Igor Bezinović – Bright Future

Pančevo Film Festival catalogue,
2016

Author
Neil Young

Igor Bezinović – Bright Future

Pančevo Film Festival catalogue,
2016

Author
Neil Young

Igor Bezinović – Bright Future

Any list of the most important European film-makers under 40 which omits the name of Igor Bezinović (1983) deserves throwing straight into the bin. Indeed, there’s an argument for saying that the Rijeka-born Croatian should be near the top of any such list, so singular a body of work has he been quietly accumulating over the past eight years—as showcased here in PAFF’s two-programme selection.
    

He was still studying Film & TV Directing at Zagreb University’s Academy of Dramatic Art when he made the 19-minute Above-Average (Natprosječan), which was the highest rated Croatian film by audience votes at the city’s prestigious ZagrebDox festival. 

His short works—usually examining social issues resulting from the reactionary policies of Croatia’s HDZ-dominated 2003-11 coalitions—quickly became a fixture at film-festivals across the former Yugoslavia. Obtaining the wider international exposure he amply deserves has taken a little longer, however.  

Abroad, he’s best known for 2012’s Blockade (Blokada), chronicling the students’ occupation of Zagreb University in 2009; a work of ’embedded’ reportage hailed as an “extraordinary achievement” by a jury at the Jihlava documentary festival in the Czech Republic. It’s no coincidence that this, the most widely-screened of Bezinović’s films, should also be by some way the longest at 93 minutes.        

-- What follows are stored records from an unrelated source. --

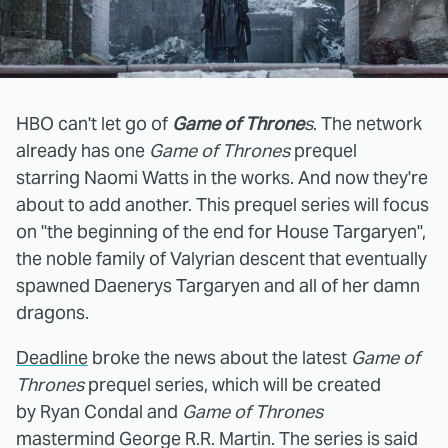
HBO can't let go of
Game of Throne
s
. The network
already has one
Game of Thrones
prequel
starring Naomi Watts in the works. And now they're
about to add another. This prequel series will focus
on "the beginning of the end for House Targaryen",
the noble family of Valyrian descent that eventually
spawned Daenerys Targaryen and all of her damn
dragons.
Deadline
broke the news about the latest
Game of
Thrones
prequel series, which will be created
by Ryan Condal and
Game of Thrones
mastermind George R.R. Martin. The series is said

The international structures of cinema have long been stacked against those who work in short formats, and the fact that Bezinović’s output is mainly documentary, often made for television, unapologetically left-of-centre (in what some might dub an “old-school” way), occasionally adventurous in its ‘experimental’ touches, hails from a relatively “unfashionable” cinema-nation and is frequently very funny has meant that his oeuvre remains of relatively marginal renown.

Thankfully, things are looking up. Bezinović has been drawing increasing attention from English-language reviewers and earlier this year his (so-far) masterpiece—Veruda: A Film About Bojan (Veruda: Film o Bojanu, 2014)—was screened to considerable acclaim in a festival at Palm Springs, California. The intimate study of a charismatic young Pula criminal determined to go straight, Veruda can here be assessed alongside Bezinović’s newest effort A Short Family Film (Kratki obiteljski film), which adopts a different slant on similar themes of wrongdoing and rehabilitation.      

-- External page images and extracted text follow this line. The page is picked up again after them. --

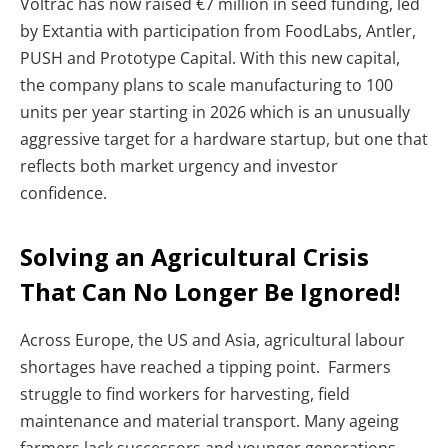
Voltrac has now raised €7 million in seed funding, led
by Extantia with participation from FoodLabs, Antler,
PUSH and Prototype Capital. With this new capital,
the company plans to scale manufacturing to 100
units per year starting in 2026 which is an unusually
aggressive target for a hardware startup, but one that
reflects both market urgency and investor
confidence.
Solving an Agricultural Crisis
That Can No Longer Be Ignored!
Across Europe, the US and Asia, agricultural labour
shortages have reached a tipping point. Farmers
struggle to find workers for harvesting, field
maintenance and material transport. Many ageing
farmers lack successors and younger generations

Both films encapsulate Bezinović’s beguilingly offhand, unpretentiously direct approach to his chosen medium, his palpable curiosity—let’s call it a very healthy nosiness—about human character and social behaviour, the ease at which he invariably puts his subjects, and that crucial streak of deadpan humour that runs irresistibly through his filmography like an enlivening stream of Pelinkovac.